While searching online, I found Fandorwan and decided to order a custom cushion featuring his beloved dog.

天国の愛犬の思い出のグッズ

I was looking for something that embodied memories.
Apparently, the cat she had since she was a child passed away. She is very depressed, but I don’t know what to say to her, so I was looking for something to comfort her. It seems that she hasn’t healed yet, so I’d like to leave something tangible behind to support her, even if just a little.

She is getting more and more upset as the days go by
My girlfriend’s chihuahua passed away and I’m very sad.
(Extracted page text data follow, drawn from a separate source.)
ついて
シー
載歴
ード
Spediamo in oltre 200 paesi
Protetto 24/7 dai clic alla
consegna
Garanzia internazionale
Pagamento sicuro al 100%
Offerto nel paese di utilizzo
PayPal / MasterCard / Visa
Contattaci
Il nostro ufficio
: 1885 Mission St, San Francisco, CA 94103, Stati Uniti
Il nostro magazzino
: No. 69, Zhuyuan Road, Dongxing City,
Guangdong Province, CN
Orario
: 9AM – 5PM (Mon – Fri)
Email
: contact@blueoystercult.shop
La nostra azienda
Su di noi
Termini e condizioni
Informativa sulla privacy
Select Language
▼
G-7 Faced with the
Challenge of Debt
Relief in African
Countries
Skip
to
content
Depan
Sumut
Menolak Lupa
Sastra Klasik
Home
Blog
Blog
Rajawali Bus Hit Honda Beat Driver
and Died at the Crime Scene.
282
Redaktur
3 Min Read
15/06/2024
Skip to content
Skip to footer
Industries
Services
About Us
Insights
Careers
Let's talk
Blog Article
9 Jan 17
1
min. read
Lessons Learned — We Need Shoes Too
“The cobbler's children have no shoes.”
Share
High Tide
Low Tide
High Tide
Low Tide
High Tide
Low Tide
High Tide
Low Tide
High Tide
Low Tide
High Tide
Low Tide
I thought she would get better as the days went by, but instead she seems to be getting more and more depressed.
Her desire to see chihuahua seems to be getting stronger every day, so I was thinking that I had to do something for her when I met KNIT MY PET.

 

Customer Feedback on Memorial Gifts for Boyfriends and Girlfriends

Our products carry the heartfelt sentiment that they are gifts from pets in heaven. Knowing that this feeling reaches our customers brings us great joy. Here, we’d like to share some of the feedback we’ve received.

When given as a gift to a boyfriend, many customers are surprised by his reaction after receiving it. The joy often exceeds expectations, and he thanks them over and over again. Some have even seen a side of him they hadn’t known before—he sometimes cries while expressing his gratitude, even in front of his girlfriend.

The love for a pet transcends gender; many men shed tears even in front of their partners.

Her Beloved Dog Passed Away at 8 Years Old

“My girlfriend’s dog crossed the Rainbow Bridge at 8 years old. I couldn’t bear to see her so down, so I quickly ordered a cushion and gave it to her. She thanked me through tears, saying it felt like she could see her dog again. I had never given such a meaningful gift before, and she was incredibly happy.”

A Memorial Gift She Hugged with Joy

“When I gave her the cushion, she said it felt so real she couldn’t put it into words and hugged it tightly. Then she carefully put it back into its bag so it wouldn’t get dirty and displayed it.”

A Gift from Heaven

“The moment I gave it to him, he immediately recognized it as his cat—he calls her ‘Mii-chan.’ He was amazed by how lifelike it was. He said it was as if the cat was right there with him, having come back from heaven. I truly believe it’s a gift from their cat in heaven. Thank you so much for such a wonderful product.”

When the Pet Had Recently Passed Away

“I gave it to him as a memorial gift for his dog. Since the loss was still fresh, I worried it might be too painful, but he said it felt like the dog was reborn and had come back. He said it truly felt like the dog was there. Since the photo was taken just a few days before the dog passed, it held even more meaning for him. I’m glad I could be there to support him. Thank you very much.”

A Two-Pet Memorial

“I ordered a product featuring two cats—one who passed away and one we still have. They can no longer take photos together, but seeing them side by side on a blanket makes him happy. We both share a bittersweet happiness unlike anything we’ve experienced before.”

Take Time to Heal

When someone you care about is hurting, you want to support them however you can.

But sometimes, you don’t know what to do—or feel like you can’t do anything.

At those times, just being there or listening can be enough.

Please be the support they need.

Everyone grieves differently. Some people try hard but still cry once a day; others cry daily but keep trying to heal. We hope everyone finds their own pace toward healing and renewed strength.